Aim of the exercise: From the line with "middle; dominant-baseline: central;" through the line with "<!-- street -->", repeat the entries verbatim, both end lines included, and add nothing.

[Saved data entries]
*** Block opens ***

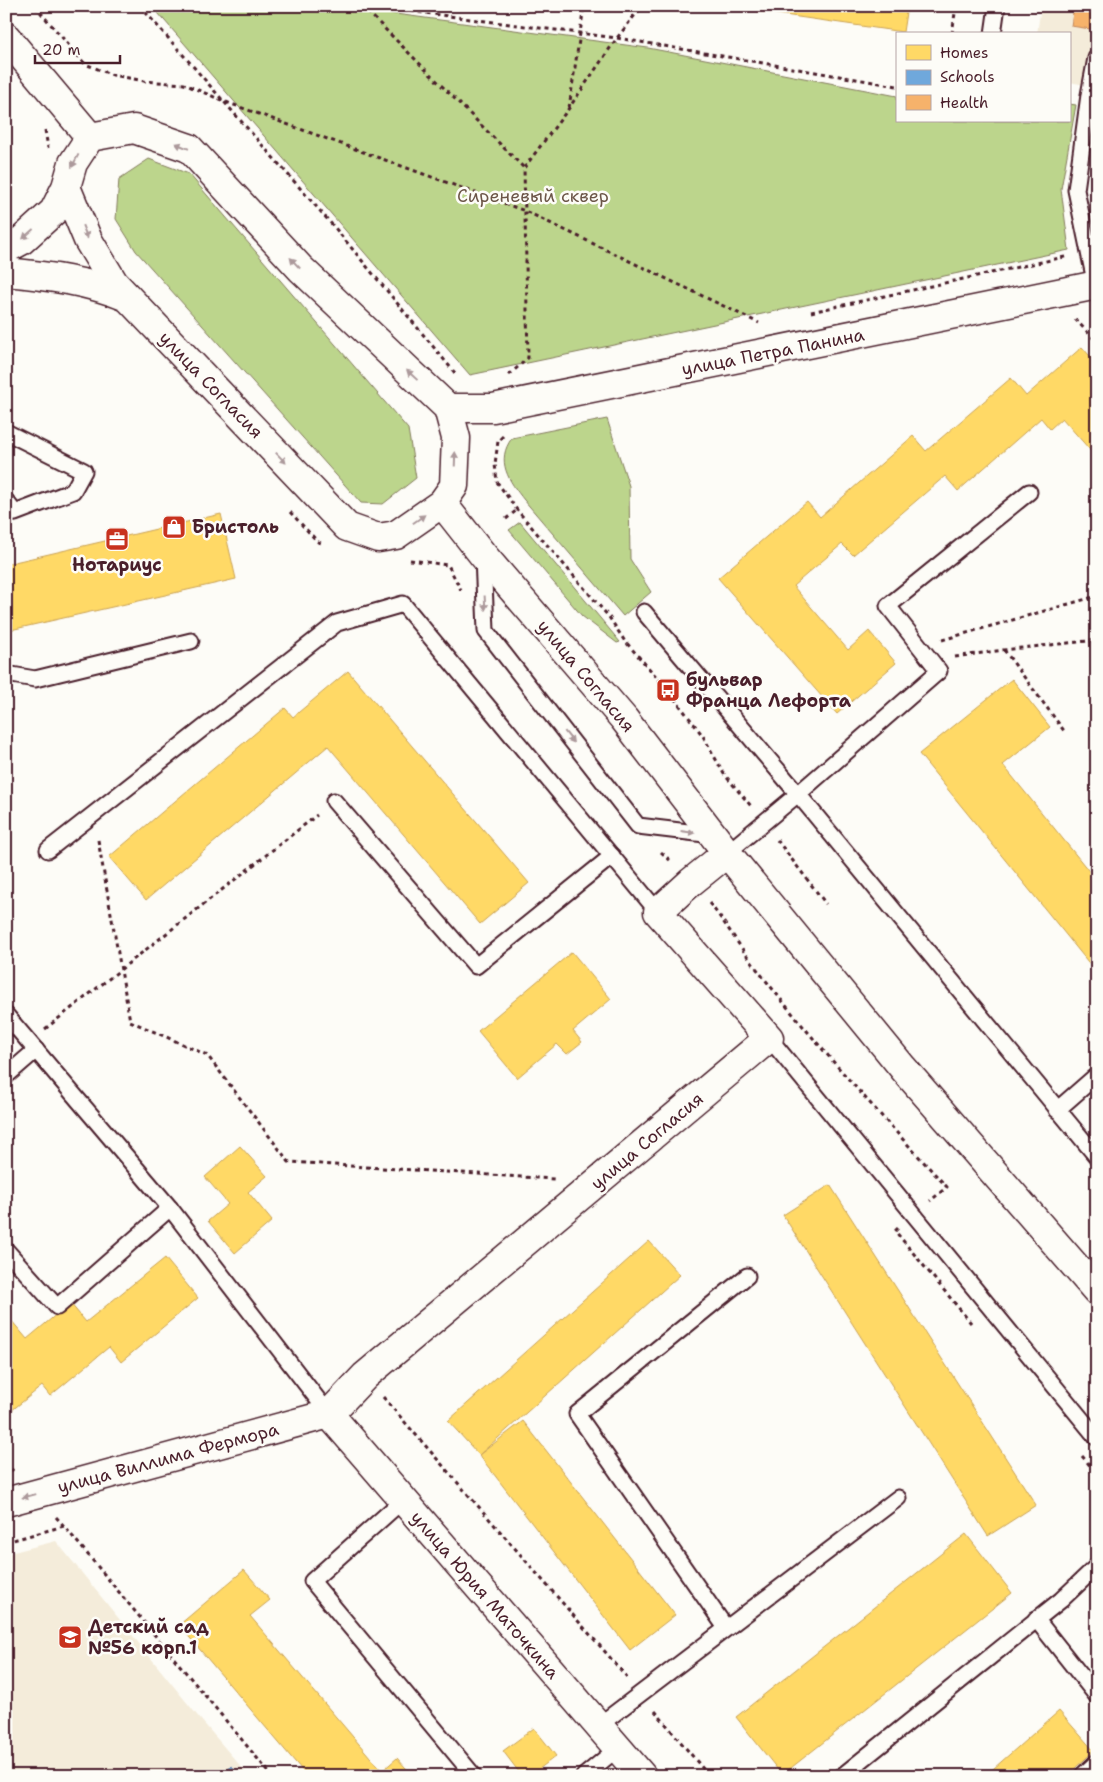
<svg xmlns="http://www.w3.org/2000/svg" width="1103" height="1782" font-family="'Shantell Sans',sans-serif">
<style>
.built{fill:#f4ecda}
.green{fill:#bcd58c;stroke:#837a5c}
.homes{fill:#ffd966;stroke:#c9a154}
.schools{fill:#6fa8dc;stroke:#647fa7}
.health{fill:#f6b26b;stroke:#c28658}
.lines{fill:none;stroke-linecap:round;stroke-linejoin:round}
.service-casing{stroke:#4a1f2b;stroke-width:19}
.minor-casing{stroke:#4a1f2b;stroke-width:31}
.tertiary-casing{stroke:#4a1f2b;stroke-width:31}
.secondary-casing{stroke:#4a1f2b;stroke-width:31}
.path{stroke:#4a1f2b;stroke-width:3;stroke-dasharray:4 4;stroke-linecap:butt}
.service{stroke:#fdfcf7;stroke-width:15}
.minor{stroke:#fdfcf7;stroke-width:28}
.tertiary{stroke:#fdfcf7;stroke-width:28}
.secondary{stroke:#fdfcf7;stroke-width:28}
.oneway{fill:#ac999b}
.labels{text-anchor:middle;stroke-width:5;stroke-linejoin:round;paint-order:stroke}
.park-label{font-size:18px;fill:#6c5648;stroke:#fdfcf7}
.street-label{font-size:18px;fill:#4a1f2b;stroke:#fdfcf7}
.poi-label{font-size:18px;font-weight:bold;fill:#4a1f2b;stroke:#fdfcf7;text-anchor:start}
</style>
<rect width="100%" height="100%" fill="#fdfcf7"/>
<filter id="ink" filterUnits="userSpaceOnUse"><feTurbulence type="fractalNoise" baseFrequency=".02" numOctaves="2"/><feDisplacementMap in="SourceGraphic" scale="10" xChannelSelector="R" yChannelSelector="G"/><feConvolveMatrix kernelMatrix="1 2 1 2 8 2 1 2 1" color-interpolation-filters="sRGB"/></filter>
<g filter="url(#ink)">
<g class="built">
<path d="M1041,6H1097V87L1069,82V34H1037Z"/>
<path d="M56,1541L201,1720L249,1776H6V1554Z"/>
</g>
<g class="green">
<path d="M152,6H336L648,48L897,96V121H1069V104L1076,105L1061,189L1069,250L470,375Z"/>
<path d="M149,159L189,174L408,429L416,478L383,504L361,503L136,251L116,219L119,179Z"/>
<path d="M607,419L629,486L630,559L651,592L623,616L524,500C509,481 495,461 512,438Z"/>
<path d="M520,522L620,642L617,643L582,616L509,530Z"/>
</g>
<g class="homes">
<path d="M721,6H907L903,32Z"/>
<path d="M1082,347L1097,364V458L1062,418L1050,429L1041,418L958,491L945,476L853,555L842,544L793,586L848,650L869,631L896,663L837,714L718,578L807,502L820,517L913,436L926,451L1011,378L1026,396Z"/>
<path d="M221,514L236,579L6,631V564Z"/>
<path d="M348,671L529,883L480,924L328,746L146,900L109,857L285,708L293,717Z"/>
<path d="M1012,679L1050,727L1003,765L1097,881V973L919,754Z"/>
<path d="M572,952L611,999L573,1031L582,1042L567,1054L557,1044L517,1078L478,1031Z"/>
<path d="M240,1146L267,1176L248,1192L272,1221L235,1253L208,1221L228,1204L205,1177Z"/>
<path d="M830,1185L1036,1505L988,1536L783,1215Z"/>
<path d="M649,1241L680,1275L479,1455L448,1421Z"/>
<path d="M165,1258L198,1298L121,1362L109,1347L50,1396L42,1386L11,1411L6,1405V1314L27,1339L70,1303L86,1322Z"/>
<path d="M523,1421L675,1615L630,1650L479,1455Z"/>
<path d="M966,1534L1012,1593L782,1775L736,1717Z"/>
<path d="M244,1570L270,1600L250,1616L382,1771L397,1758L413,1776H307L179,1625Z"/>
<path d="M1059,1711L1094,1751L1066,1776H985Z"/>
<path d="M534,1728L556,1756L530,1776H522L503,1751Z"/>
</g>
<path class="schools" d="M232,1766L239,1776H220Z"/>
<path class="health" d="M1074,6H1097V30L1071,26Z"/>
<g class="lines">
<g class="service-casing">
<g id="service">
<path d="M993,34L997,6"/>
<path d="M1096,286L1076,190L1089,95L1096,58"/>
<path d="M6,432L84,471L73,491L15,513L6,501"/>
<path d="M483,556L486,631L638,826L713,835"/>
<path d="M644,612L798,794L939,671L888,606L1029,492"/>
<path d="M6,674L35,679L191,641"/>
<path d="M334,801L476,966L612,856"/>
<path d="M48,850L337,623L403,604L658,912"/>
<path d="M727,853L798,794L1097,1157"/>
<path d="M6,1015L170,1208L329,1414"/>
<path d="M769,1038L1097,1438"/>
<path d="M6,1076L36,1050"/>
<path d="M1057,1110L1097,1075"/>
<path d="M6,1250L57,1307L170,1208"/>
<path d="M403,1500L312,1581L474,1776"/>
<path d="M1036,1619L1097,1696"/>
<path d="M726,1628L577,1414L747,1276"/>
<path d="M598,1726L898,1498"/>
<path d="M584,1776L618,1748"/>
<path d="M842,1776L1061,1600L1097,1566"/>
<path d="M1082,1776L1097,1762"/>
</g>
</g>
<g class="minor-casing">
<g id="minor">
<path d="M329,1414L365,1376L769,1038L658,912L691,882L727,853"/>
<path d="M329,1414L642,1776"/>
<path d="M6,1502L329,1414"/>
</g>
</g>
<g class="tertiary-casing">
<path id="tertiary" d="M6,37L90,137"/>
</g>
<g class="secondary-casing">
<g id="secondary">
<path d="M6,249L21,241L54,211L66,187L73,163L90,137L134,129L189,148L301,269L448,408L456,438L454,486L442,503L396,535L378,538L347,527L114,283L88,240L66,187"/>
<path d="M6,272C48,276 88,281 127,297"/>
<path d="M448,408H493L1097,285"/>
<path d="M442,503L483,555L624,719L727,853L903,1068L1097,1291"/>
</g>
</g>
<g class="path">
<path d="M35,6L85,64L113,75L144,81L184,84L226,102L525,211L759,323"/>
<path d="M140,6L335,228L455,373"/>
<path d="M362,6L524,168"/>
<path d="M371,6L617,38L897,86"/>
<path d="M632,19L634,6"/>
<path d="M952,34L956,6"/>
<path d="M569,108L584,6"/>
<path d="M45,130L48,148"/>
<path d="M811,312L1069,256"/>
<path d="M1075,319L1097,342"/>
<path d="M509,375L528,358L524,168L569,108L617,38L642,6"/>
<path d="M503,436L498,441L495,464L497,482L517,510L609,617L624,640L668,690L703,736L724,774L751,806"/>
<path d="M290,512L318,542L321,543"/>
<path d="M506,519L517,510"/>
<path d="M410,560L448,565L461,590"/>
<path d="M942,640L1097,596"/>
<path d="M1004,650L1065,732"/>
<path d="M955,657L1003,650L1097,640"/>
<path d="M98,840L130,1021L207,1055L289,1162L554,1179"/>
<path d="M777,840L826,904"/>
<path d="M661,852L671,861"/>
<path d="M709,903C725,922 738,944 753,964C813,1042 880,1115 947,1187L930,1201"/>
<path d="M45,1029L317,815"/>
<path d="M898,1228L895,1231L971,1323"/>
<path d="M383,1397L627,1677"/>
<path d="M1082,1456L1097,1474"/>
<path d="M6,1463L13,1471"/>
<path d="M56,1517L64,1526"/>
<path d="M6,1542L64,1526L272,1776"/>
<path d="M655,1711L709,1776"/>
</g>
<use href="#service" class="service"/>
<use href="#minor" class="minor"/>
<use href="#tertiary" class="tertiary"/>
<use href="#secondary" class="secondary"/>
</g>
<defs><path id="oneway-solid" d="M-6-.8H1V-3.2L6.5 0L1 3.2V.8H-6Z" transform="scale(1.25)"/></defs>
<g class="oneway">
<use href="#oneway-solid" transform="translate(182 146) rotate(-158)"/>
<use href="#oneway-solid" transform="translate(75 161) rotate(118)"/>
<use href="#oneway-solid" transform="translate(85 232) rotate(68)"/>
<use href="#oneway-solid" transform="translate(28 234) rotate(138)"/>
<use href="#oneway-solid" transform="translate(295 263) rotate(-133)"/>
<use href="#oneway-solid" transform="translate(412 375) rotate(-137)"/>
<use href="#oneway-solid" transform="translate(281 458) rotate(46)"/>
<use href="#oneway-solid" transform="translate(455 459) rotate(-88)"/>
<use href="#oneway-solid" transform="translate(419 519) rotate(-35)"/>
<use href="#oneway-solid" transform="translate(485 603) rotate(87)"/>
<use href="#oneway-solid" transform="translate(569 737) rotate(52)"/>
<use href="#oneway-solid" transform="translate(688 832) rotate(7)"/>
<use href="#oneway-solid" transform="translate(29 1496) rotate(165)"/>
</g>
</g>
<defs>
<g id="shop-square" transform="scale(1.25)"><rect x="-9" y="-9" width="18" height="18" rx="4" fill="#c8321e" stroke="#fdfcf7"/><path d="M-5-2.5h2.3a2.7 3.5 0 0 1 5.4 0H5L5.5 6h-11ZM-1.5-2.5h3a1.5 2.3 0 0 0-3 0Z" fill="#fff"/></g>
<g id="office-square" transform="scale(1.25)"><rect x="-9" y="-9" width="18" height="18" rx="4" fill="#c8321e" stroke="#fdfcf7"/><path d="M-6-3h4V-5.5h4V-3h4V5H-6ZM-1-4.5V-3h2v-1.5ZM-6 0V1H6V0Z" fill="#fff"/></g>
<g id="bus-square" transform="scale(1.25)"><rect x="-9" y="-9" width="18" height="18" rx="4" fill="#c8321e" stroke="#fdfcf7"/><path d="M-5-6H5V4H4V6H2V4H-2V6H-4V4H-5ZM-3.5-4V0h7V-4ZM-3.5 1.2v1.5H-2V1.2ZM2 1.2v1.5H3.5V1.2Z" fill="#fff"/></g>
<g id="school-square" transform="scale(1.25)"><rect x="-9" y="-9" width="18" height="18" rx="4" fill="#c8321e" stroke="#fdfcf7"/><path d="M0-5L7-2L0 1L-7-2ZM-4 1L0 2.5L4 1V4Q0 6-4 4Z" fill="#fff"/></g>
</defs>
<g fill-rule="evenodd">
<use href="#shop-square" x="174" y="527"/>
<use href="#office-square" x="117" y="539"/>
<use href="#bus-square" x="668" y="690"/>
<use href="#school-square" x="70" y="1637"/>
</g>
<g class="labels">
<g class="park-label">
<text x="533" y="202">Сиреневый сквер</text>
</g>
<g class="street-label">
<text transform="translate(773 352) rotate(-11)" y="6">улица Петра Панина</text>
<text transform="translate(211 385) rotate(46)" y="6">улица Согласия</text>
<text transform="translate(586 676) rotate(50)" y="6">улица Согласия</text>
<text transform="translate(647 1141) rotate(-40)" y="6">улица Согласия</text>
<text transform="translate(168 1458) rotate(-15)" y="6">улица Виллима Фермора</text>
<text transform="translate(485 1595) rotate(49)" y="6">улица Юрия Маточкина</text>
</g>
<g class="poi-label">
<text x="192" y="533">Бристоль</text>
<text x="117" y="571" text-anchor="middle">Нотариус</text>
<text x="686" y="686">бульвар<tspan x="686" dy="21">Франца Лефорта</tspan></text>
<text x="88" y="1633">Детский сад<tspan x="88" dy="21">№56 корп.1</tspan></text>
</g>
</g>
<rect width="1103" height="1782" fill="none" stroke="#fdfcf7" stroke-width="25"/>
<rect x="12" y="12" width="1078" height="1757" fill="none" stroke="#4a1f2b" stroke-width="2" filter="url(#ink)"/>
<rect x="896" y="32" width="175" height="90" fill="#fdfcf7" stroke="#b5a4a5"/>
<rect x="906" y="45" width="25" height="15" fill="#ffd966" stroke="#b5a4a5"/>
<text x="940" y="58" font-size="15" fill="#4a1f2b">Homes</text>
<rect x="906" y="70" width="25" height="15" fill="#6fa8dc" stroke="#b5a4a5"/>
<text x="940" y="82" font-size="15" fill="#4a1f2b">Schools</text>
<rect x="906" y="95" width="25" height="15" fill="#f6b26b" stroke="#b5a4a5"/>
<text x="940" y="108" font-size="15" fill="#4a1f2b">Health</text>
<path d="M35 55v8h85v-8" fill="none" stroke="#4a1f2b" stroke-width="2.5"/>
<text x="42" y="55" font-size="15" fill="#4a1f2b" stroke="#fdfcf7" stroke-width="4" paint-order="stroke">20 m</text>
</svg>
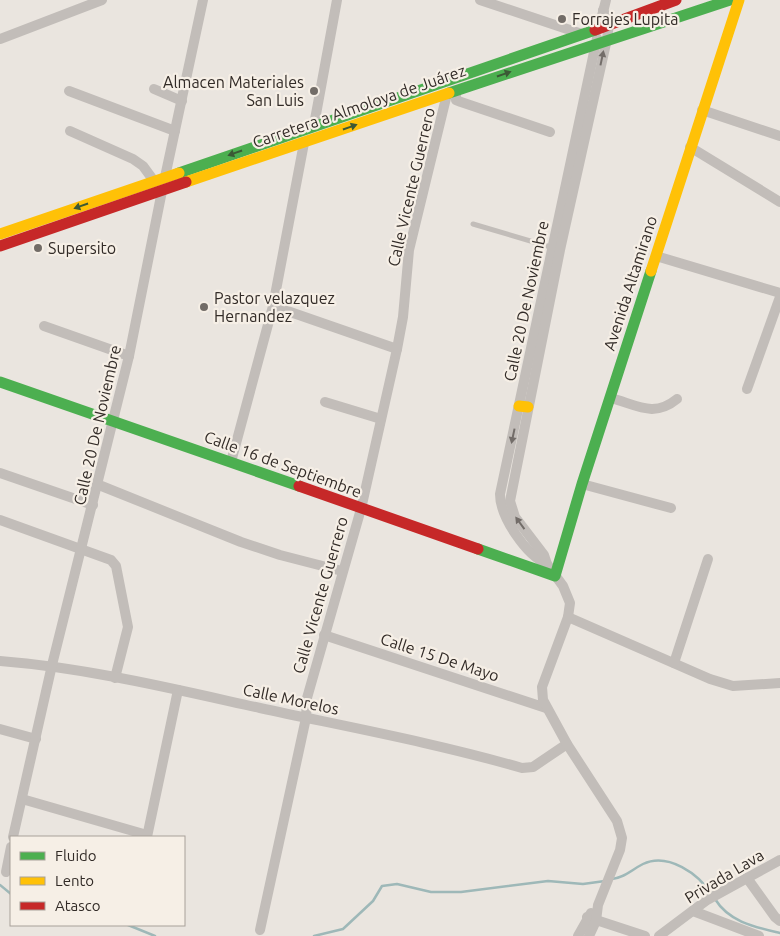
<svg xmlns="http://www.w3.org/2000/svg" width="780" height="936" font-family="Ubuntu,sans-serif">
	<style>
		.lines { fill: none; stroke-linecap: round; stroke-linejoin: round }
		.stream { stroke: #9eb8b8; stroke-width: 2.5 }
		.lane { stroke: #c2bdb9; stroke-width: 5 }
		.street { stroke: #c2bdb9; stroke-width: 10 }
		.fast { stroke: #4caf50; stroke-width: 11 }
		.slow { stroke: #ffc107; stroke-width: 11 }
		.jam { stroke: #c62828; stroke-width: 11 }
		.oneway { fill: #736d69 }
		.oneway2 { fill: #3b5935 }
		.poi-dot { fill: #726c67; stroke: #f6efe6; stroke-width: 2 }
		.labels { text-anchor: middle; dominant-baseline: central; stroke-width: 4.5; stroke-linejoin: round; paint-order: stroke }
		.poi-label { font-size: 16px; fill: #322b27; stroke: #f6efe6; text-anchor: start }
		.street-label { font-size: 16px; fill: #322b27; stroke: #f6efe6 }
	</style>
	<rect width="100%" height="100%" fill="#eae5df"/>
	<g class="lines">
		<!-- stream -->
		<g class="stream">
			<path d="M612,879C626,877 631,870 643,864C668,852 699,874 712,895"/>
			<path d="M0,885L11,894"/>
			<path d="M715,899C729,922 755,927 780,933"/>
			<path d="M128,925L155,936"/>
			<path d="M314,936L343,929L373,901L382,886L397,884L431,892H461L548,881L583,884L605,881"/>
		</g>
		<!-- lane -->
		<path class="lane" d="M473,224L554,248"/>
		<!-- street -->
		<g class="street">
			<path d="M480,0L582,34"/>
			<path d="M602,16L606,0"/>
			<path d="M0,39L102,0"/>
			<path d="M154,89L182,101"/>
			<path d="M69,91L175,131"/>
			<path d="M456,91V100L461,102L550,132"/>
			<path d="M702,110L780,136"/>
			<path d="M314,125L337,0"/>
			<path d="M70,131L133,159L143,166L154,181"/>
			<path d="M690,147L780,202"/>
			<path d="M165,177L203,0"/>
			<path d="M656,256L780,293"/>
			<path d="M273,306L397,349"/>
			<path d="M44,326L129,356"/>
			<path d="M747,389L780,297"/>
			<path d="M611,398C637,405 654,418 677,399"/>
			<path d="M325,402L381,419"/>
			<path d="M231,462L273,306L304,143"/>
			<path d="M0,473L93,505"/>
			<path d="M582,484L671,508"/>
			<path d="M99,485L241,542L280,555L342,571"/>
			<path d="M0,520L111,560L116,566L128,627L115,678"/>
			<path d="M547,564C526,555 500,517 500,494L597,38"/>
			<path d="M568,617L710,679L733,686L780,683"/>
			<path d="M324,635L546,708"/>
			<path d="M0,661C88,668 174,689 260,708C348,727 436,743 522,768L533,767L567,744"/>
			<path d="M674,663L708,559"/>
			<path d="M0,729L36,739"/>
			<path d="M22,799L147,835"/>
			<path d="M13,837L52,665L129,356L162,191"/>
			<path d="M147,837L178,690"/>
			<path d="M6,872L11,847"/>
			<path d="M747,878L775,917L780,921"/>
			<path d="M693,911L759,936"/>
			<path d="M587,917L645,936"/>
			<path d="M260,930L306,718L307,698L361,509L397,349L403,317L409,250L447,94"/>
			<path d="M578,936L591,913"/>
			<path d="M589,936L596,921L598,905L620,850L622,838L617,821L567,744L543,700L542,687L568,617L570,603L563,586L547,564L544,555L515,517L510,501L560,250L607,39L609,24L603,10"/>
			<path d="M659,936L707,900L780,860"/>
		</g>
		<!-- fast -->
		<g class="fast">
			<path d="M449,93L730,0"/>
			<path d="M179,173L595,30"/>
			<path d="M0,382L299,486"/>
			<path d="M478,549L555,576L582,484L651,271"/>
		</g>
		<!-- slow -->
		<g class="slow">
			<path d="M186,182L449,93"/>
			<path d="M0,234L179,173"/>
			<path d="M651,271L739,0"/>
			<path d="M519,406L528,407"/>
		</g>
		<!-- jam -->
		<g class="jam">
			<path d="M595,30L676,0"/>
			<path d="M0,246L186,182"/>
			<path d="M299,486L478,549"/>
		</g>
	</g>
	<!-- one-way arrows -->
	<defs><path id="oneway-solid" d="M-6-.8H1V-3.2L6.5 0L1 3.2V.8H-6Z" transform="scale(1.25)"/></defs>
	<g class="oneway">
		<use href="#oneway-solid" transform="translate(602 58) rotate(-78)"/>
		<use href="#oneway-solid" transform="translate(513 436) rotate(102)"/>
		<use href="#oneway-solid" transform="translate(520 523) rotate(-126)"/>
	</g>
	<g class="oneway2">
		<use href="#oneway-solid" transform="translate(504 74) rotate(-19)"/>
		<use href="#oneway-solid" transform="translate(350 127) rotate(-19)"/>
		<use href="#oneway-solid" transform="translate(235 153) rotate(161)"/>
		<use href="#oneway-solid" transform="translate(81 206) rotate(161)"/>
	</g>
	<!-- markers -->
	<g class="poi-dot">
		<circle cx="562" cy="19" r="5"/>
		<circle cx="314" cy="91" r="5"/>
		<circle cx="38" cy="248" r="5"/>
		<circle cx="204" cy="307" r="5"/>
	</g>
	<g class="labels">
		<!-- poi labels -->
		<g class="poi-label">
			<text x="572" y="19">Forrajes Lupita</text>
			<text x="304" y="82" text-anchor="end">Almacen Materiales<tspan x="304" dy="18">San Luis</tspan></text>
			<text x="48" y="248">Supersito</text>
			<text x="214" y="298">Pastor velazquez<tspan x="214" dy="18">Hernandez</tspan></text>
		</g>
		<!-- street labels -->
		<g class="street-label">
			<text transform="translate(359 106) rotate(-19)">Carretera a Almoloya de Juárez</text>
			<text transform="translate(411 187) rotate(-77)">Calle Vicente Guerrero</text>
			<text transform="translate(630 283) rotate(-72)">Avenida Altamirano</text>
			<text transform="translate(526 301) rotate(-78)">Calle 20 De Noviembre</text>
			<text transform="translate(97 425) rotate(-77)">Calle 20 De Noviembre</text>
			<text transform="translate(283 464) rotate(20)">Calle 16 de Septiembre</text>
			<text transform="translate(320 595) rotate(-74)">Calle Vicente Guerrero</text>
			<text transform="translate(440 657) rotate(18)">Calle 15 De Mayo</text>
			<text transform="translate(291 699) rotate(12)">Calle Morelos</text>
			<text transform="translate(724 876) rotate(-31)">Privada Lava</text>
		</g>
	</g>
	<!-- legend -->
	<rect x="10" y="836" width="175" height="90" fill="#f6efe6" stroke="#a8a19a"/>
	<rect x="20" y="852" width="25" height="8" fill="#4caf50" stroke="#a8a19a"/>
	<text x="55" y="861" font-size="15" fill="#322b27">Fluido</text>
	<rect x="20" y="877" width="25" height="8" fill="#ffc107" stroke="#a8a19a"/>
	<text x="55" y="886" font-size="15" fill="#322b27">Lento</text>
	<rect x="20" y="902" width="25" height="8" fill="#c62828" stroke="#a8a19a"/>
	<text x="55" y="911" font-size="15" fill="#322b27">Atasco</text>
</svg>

*** Block closes ***

Exercise answer:
		.labels { text-anchor: middle; dominant-baseline: central; stroke-width: 4.5; stroke-linejoin: round; paint-order: stroke }
		.poi-label { font-size: 16px; fill: #322b27; stroke: #f6efe6; text-anchor: start }
		.street-label { font-size: 16px; fill: #322b27; stroke: #f6efe6 }
	</style>
	<rect width="100%" height="100%" fill="#eae5df"/>
	<g class="lines">
		<!-- stream -->
		<g class="stream">
			<path d="M612,879C626,877 631,870 643,864C668,852 699,874 712,895"/>
			<path d="M0,885L11,894"/>
			<path d="M715,899C729,922 755,927 780,933"/>
			<path d="M128,925L155,936"/>
			<path d="M314,936L343,929L373,901L382,886L397,884L431,892H461L548,881L583,884L605,881"/>
		</g>
		<!-- lane -->
		<path class="lane" d="M473,224L554,248"/>
		<!-- street -->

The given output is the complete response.